Bödexen () is a quarter of Höxter, in the east of North Rhine-Westphalia, Germany. The village is 203 metres above sea level. In the north of Bödexen is the Köterberg the highest mountain in Weser Uplands with 495 metres. The brook Saumer flows through Bödexen. With an expanse of 21,58 km² and 960 residents Bödexen is the third smallest urban district of Höxter.

History
One suggests a grave mound on the autumn mountain originating stone axe that the residence existed Bödexen since the Stone Age. Documented Bödexen was first mentioned in the Corvey traditions. It says under number 117: Marcbodo and Giki and son Hunwardi in place of the father transferred / donated four farms, two in Bodikeshus (un) and two located elsewhere for the salvation of the Hoger and his father Marc Ward and mother Ricsuit . Witnesses Beuo, Aldmer, Anulo, Wulfger, Pumi, and twenty others.
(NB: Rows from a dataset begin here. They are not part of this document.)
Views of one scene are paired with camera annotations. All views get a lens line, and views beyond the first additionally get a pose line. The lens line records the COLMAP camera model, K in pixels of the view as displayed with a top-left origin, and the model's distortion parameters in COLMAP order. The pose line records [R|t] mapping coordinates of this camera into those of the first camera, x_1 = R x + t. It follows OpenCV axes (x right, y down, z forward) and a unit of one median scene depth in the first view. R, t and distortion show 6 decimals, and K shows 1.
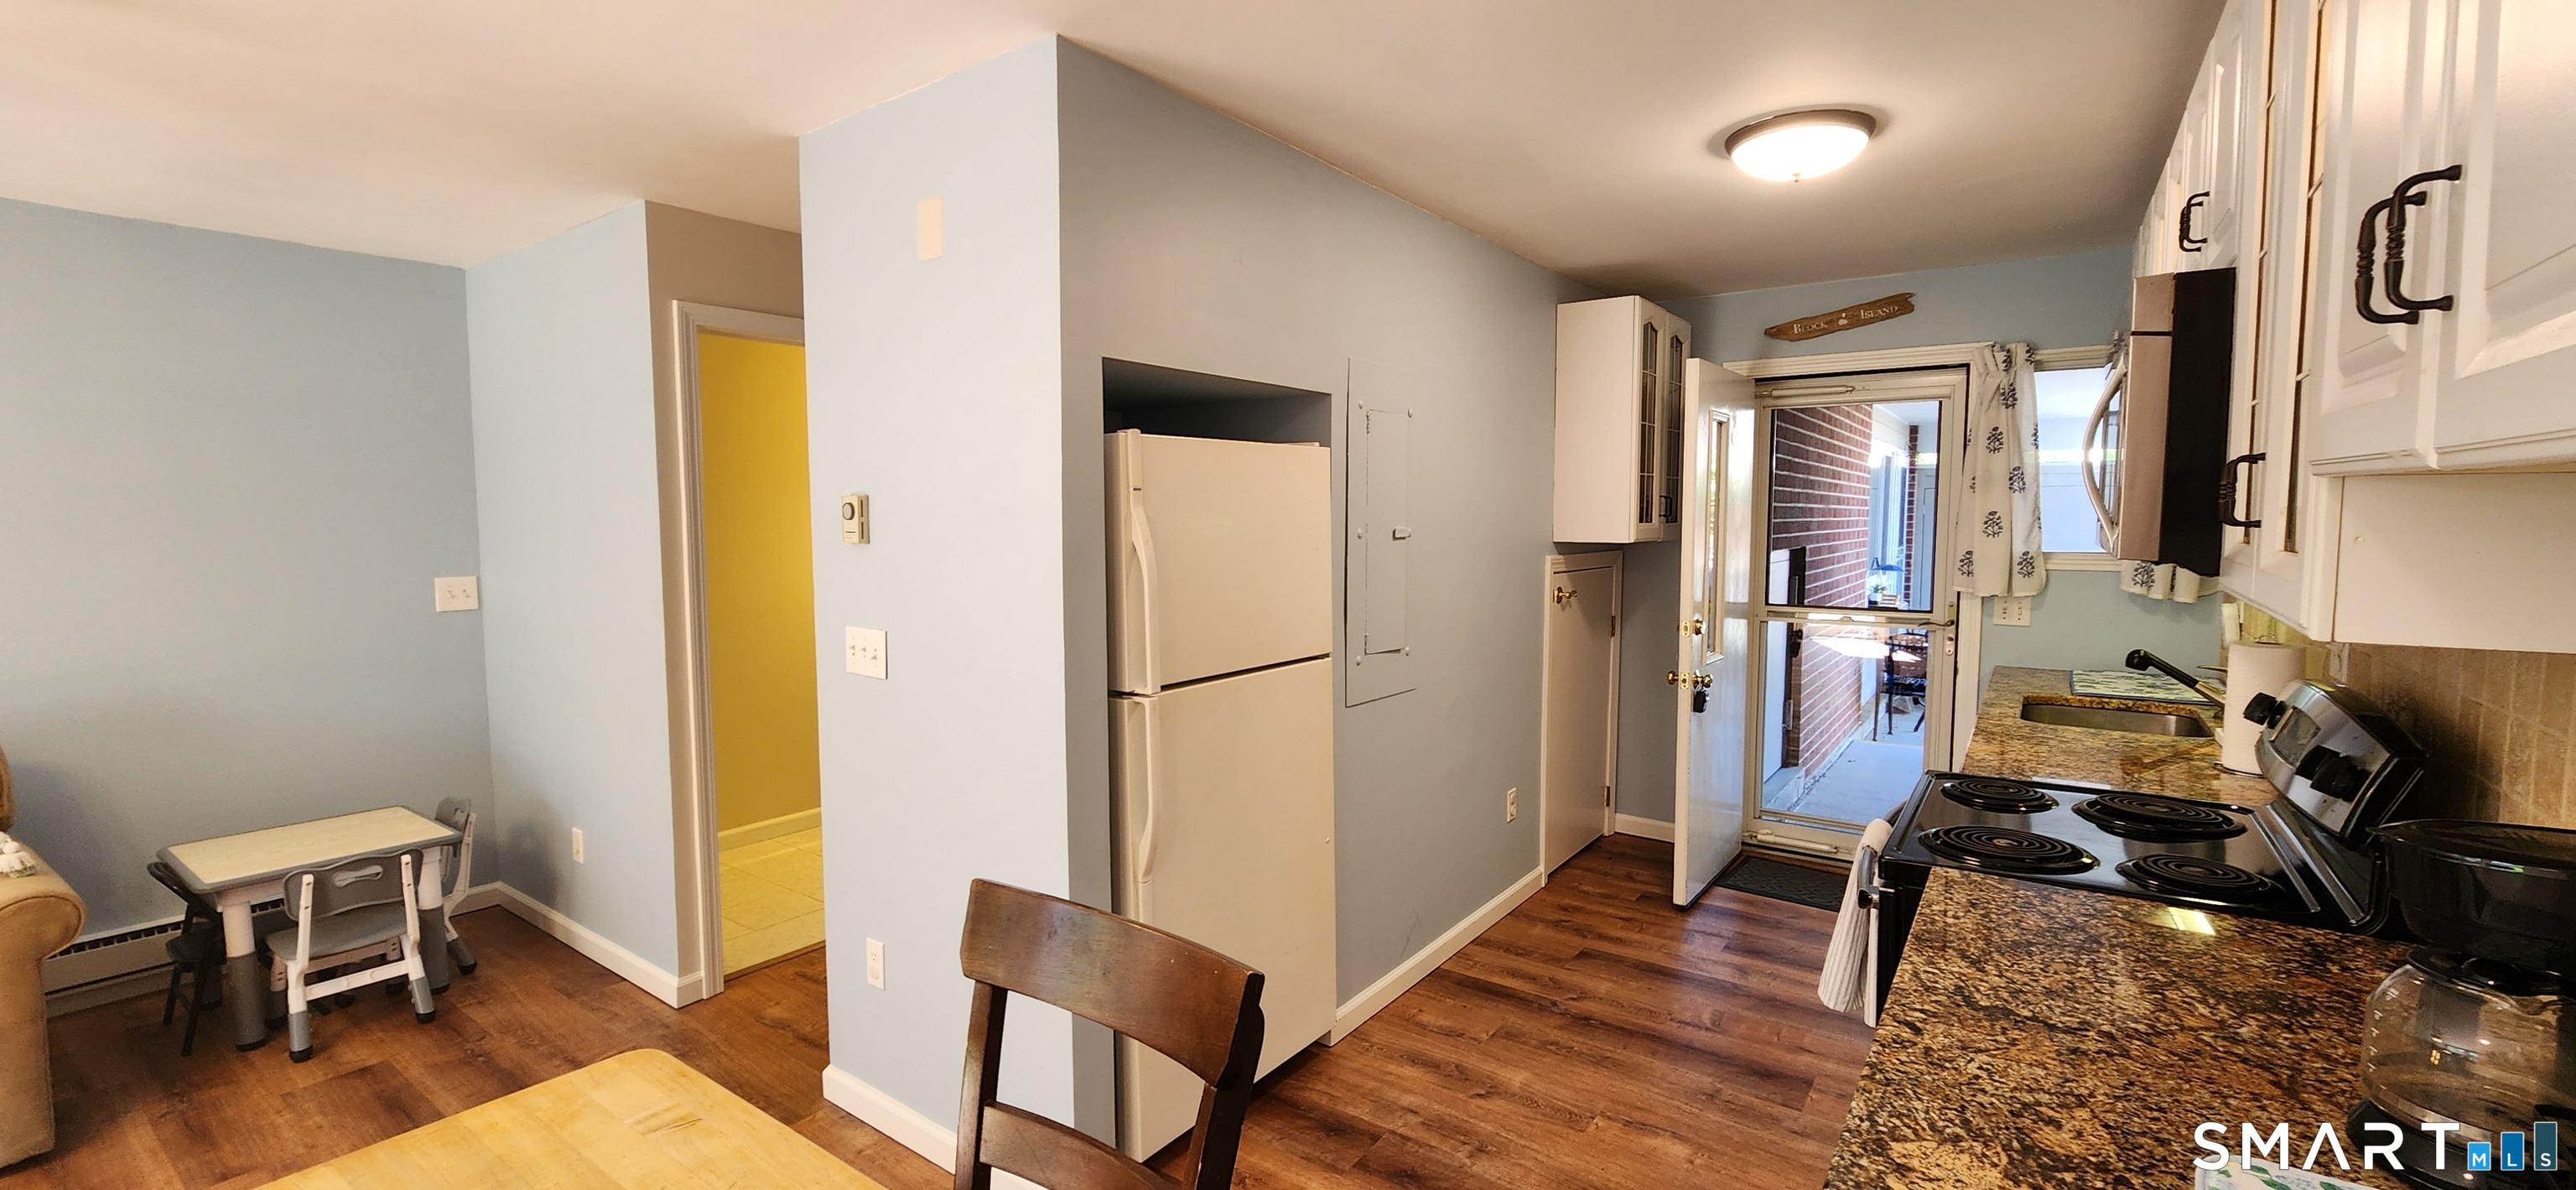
lens RADIAL K [[1053.7, 0, 1285.9], [0, 1053.7, 585.8], [0, 0, 1]] dist [0.000775, -0.000039]
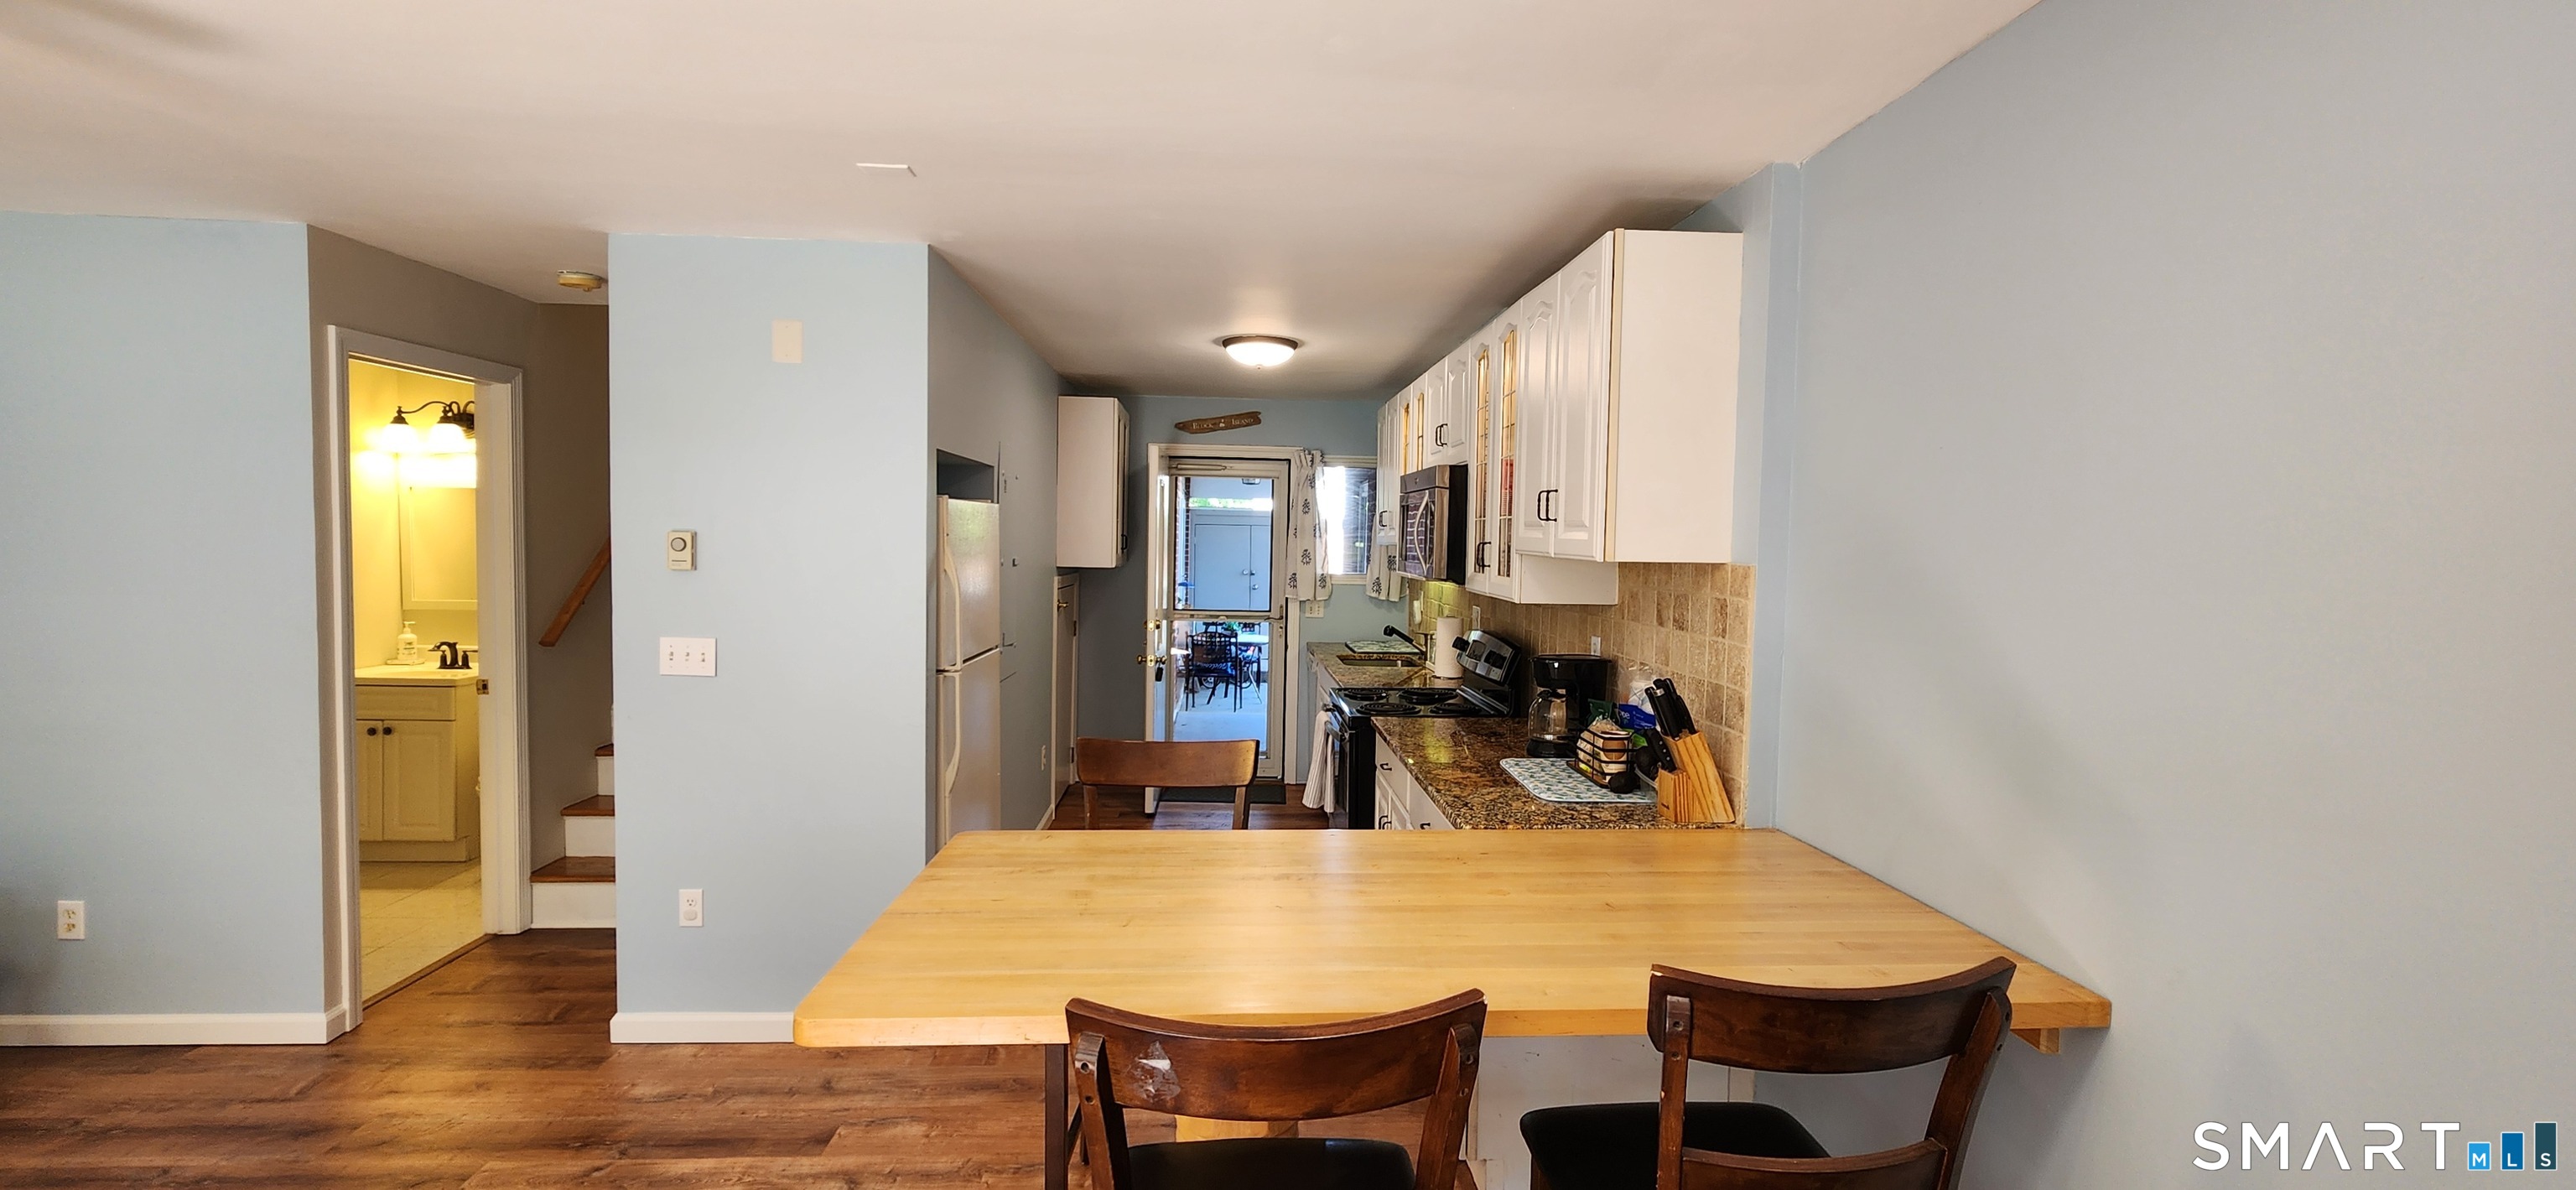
lens RADIAL K [[1057.5, 0, 1284.7], [0, 1057.5, 587.7], [0, 0, 1]] dist [-0.000103, 0.000396]
pose [[0.773806, -0.010732, 0.633331, -0.418844], [0.021213, 0.999735, -0.008977, 0.004804], [-0.633067, 0.020382, 0.773829, -0.274754]]
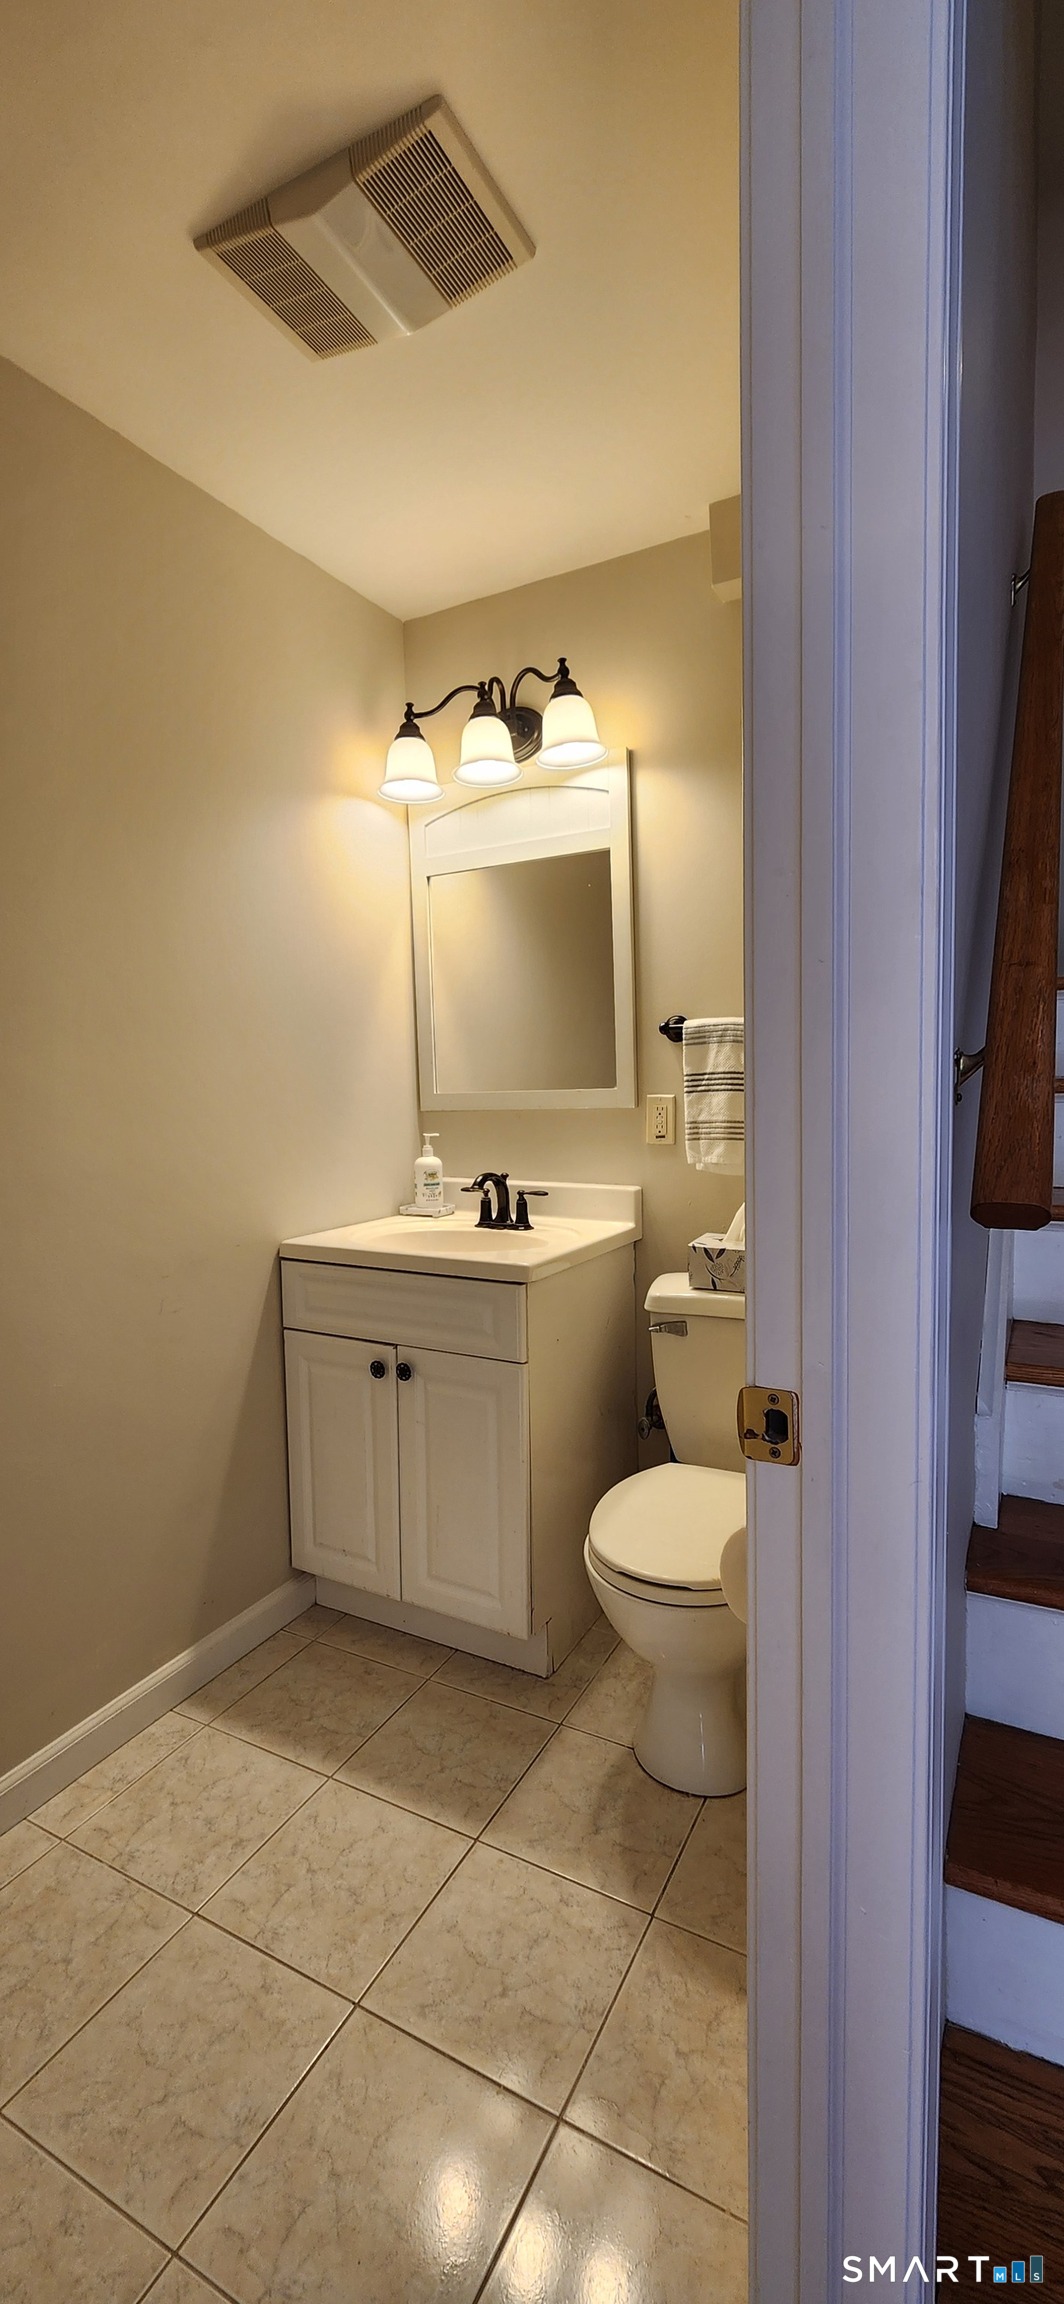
lens RADIAL K [[940.8, 0, 532.0], [0, 940.8, 1152.0], [0, 0, 1]] dist [-0.001462, -0.000033]
pose [[0.991423, -0.028610, 0.127523, -0.441783], [0.027050, 0.999537, 0.013953, 0.017723], [-0.127863, -0.010384, 0.991738, 0.826901]]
The donation was apparently before the year 836, because of the additional ad reliquias sanctorum martirum Stephani atque Viti.. (Near the bones of St. Stephen and St. Vitus ...) is missing. This saint was the Abbey Church at Corvey dedicated to 840th.

The name Bödexen is Saxon origin. In the 9th century was the name still Bodikeshusun (house / yard of the Bodo). After two centuries, Bodikessen fact, the Tithe Bishop of Paderborn, Corvey gave the monastery. In 1700 was from Bodikessen at a population and building census Böx. This led to the passage of time the present name Bödexen.